The answer must be every line from the entries below that contains "otprp".

--*--

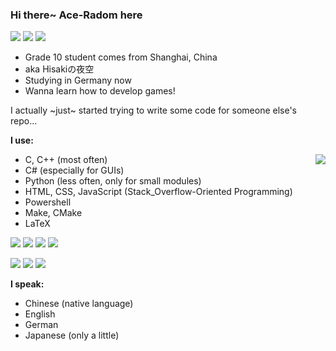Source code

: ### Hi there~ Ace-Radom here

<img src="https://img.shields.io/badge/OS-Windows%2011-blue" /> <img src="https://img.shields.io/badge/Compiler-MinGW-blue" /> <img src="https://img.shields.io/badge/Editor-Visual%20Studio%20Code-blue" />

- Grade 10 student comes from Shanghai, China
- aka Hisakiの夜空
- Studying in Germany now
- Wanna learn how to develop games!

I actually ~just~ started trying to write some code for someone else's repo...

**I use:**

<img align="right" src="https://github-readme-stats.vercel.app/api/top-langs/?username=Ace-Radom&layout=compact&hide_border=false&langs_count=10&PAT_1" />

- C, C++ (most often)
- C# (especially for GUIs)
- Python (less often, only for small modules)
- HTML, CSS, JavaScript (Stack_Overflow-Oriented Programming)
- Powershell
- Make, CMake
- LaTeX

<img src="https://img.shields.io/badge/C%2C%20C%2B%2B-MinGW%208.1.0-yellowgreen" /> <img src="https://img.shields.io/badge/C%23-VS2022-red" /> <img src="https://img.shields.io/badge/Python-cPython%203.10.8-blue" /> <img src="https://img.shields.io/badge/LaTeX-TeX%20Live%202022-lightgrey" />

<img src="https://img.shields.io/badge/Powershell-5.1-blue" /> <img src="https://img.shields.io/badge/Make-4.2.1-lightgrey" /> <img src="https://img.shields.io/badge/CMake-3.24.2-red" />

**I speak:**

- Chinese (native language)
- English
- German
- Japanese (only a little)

--*--

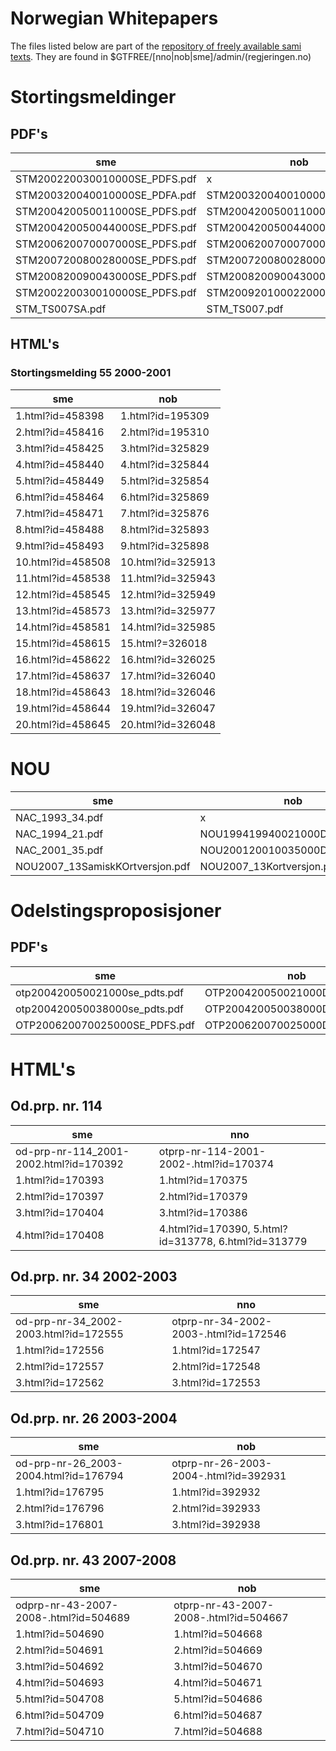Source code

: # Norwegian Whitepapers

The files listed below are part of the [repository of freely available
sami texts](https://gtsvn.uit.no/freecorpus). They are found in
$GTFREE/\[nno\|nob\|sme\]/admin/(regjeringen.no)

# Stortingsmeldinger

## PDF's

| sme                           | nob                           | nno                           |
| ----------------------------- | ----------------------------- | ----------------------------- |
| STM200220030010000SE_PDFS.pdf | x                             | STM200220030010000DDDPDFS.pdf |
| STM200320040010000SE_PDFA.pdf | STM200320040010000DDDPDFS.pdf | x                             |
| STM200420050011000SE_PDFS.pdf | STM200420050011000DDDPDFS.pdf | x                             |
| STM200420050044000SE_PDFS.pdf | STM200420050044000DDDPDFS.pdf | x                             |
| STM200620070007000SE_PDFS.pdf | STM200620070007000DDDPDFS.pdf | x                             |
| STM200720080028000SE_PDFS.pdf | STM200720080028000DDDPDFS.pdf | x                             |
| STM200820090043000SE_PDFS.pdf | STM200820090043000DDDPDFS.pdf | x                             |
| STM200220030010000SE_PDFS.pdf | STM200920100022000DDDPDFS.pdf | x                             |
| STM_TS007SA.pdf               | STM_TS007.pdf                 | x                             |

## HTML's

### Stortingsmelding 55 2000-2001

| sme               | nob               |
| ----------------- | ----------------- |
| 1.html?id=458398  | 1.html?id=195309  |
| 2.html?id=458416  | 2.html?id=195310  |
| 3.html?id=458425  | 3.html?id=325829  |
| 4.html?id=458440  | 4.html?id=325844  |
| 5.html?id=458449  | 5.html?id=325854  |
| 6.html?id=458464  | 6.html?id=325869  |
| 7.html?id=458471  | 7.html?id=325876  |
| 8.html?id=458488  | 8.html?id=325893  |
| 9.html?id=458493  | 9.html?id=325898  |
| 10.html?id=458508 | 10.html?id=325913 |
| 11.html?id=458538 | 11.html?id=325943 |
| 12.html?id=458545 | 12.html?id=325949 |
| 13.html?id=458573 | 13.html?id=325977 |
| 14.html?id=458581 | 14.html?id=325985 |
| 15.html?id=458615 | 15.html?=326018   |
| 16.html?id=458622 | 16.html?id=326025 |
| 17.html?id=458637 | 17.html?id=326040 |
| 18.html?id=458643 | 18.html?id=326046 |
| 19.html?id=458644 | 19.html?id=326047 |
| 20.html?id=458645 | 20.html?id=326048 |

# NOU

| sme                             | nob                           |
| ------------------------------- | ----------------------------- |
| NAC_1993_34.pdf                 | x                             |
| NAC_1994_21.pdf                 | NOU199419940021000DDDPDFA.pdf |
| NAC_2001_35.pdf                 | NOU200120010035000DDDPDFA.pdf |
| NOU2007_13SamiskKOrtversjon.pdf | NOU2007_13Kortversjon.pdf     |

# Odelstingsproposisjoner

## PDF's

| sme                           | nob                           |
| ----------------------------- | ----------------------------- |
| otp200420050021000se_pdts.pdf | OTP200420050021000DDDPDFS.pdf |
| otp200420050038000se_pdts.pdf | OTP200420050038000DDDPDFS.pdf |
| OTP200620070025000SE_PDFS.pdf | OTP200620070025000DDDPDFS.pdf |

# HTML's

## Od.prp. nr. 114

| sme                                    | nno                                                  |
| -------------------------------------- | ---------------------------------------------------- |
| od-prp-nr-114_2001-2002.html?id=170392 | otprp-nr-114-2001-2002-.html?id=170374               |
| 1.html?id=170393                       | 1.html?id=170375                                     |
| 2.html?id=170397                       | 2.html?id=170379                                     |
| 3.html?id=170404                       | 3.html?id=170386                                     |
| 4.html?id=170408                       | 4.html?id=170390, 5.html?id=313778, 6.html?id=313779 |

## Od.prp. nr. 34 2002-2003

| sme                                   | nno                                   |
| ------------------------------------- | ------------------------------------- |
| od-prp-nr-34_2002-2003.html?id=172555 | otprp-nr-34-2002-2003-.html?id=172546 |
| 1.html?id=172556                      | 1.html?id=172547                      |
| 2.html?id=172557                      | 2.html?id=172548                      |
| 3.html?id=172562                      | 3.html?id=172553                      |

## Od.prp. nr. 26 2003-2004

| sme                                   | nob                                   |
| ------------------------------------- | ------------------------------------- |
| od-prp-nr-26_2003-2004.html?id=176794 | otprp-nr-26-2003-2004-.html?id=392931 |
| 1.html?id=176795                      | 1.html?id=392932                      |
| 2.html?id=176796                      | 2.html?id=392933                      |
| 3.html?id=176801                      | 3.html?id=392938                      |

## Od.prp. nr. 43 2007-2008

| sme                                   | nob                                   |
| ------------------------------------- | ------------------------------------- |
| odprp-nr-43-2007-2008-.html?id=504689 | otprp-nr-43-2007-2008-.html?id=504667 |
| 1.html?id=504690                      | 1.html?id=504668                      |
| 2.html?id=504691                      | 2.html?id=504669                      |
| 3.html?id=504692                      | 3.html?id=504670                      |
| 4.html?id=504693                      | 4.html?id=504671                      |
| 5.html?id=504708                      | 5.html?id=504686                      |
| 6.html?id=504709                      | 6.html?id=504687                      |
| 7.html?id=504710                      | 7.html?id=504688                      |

--*--

* SOLUTION BELOW
| od-prp-nr-114_2001-2002.html?id=170392 | otprp-nr-114-2001-2002-.html?id=170374               |
| od-prp-nr-34_2002-2003.html?id=172555 | otprp-nr-34-2002-2003-.html?id=172546 |
| od-prp-nr-26_2003-2004.html?id=176794 | otprp-nr-26-2003-2004-.html?id=392931 |
| odprp-nr-43-2007-2008-.html?id=504689 | otprp-nr-43-2007-2008-.html?id=504667 |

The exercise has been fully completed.